Andrew Healy and I find the same tendency appears to explain voters’ preoccupation with the election-year economy. Voters’ perceptions of the economy during a president's term, we find, are unduly influenced by the end. Voters want to judge the president on the entire term, not just the election year, but evaluating the term economy isn't easy for voters. Government agencies and the media rarely report on, say, cumulative income growth during the term, and voters don't keep track themselves. When voters try to evaluate the term, they substitute the end for the whole without realizing it.
Are voters making the same substitution in 2012? Are their perceptions of the economy under Obama overly influenced by their perceptions of the current economy?
To provide a simple test, I asked respondents a series of questions about the economy on a YouGov poll. I first asked about the condition of the national economy during Obama's term. I then asked about the national economy in 2009, 2010, 2011, and "these days." For each period, the question simply asked, "how would you rate the national economy [period]." For the question about Obama's term, I used "since 2008." Respondents could answer on a four-point scale: very good, fairly good, fairly bad, and very bad.
If respondents accidentally substitute the present economy for the past, their perceptions of the economy "these days" should better predict perceptions of the economy since 2008 than should perceptions of other years. To test this prediction, I estimate a (least squares) regression model where the outcome variable is perceptions of the economy since 2008 and the explanatory variables are the four period-specific questions about the economy. This statistical approach attempts to hold constant the effect of each period—showing the effect of, for instance, the economy "these days" while controlling for the effect of the other years on people's memories.
As the figure below makes clear, however, respondents’ memories of the economy under Obama appear unduly influenced by their perceptions of the recent economy. Each bar shows the effect of a one-point increase in its respective period—say from "very bad" to "fairly bad" in 2009—on perceptions of the economy since 2008. Perceptions of first three years of Obama's term, the figure shows, have quite small effects on overall evaluations. For example, a one-point increase in perceptions of the economy in 2011 led to a small 0.15 increase in perceptions of the economy since 2008 (remember that the questions are on a four-point scale). In contrast, a one-point increase "these days" led to almost a 0.44-point increase, almost half a point. Put differently, the recent past appears to count for three times more than earlier years of Obama's presidency.

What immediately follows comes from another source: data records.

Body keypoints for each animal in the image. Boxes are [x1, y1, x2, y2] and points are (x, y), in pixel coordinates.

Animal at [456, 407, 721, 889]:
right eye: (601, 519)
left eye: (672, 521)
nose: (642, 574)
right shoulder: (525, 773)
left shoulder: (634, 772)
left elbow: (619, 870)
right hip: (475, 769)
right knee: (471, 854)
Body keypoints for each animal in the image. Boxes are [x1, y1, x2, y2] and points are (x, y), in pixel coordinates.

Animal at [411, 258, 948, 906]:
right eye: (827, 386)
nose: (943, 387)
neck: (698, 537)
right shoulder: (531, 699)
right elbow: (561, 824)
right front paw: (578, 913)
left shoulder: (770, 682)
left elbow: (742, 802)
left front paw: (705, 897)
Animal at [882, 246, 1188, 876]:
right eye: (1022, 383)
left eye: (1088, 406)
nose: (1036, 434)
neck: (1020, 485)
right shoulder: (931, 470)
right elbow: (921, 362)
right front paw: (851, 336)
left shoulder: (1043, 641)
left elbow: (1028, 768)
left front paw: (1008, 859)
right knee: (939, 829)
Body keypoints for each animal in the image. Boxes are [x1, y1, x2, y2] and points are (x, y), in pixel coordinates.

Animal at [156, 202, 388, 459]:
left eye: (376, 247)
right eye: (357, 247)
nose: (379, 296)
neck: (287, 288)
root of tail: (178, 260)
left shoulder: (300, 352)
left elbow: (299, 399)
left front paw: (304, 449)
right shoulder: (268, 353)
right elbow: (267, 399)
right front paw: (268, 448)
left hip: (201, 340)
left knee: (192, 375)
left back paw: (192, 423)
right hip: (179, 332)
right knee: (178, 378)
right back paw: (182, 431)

This intriguing finding may in part explain the election-year economy’s strong influence on voters, but it is of course open to alternative explanations. For example, respondents may have interpreted "these days" liberally to include much of Obama's term. The finding is also observational, so reverse causation or some other variable could lie behind it, though the finding holds up when controlling for approval of Obama and party identification. Andrew Healy and I have also replicated similar findings in other years and with panel surveys, and this finding is consistent with the experimental results we present in the working paper I linked to above.
Can this tendency be cured? We think so. In the experiments we have conducted, simply providing voters with economic information about the entire term, such as cumulative income growth, rids voters of the year election-year focus. They don't want focus on the election year, and don't when they can easily make judgments about the term.